122. Research and Evaluation Study of digital Treatment of insomnia in Underserved Populations (REST UP)
Nicholas ZwarA, Alexander SweetmanB, Bianca CannonD, Cele RichardsonE, Kieran Le PlastrierA, Elizabeth HoonC, Amanda TauberA
ABond University
BFlinders University
CUniversity of Adelaide
DUniversity of Sydney
EUniversity of Western Australia
Background: Chronic insomnia (more than three months duration) is a significant health problem affecting 15% of Australian adults. This primary sleep disorder impacts negatively on mental and physical health, quality of life, and is associated with increased healthcare utilisation costs. Cognitive behavioural therapy for insomnia (CBTi) is an effective non-drug intervention. General practitioners commonly manage patients with insomnia, but lack the knowledge, tools and referral options to either provide or refer patients for CBTi. These issues are compounded in rural and regional Australia, where mental health professionals such as psychologists are in short supply. In this context, use of sedative/hypnotic medications that can cause dependence and have adverse effects is common. Aim/Objectives: The study aims to compare two methods of delivering digital CBTi for chronic insomnia in Australian primary care, with usual care (sleep hygiene advice). Methods: The research plan has been co-designed with consumers and representatives of professional associations. In a three-arm cluster randomised controlled trial we compare the effectiveness and cost effectiveness of: (1) self-guided digital CBTi (access to an interactive digital CBTi program without GP support), (2) clinician-guided digital CBTi (digital CBTi + individualised onboarding and follow-up support from GPs), and (3) augmented usual care control (sleep hygiene advice, provided digitally).
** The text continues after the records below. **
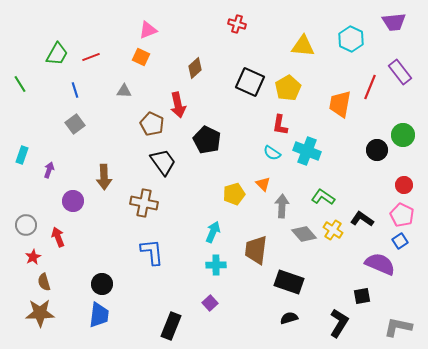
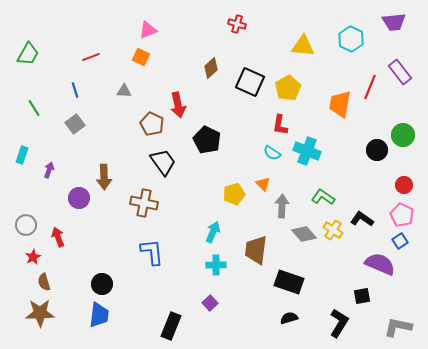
green trapezoid at (57, 54): moved 29 px left
brown diamond at (195, 68): moved 16 px right
green line at (20, 84): moved 14 px right, 24 px down
purple circle at (73, 201): moved 6 px right, 3 px up
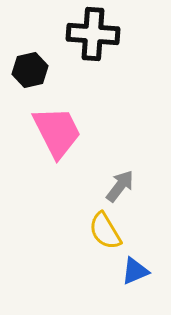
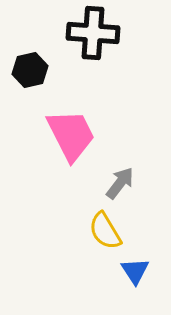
black cross: moved 1 px up
pink trapezoid: moved 14 px right, 3 px down
gray arrow: moved 3 px up
blue triangle: rotated 40 degrees counterclockwise
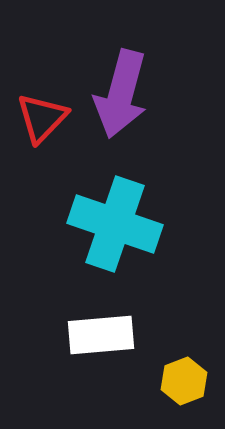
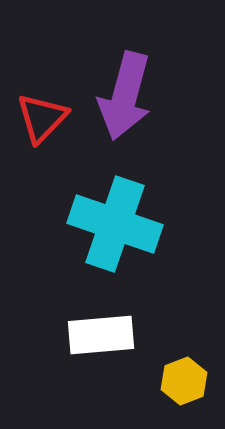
purple arrow: moved 4 px right, 2 px down
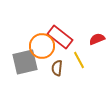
Patient outcomes assessed will include insomnia severity, depression, and use of sedative/hypnotic medication. A process evaluation will explore experience of the interventions from the perspectives of consumers and health professionals. Findings: To date 39 practices in regional and rural Australia have expressed interest in participating in the study. Implications: The study will explore whether digital CBTi is acceptable to people living in regional and rural Australia, whether it is more effective than digital sleep hygiene advice, and the extent to which GP involvement increases uptake and effectiveness.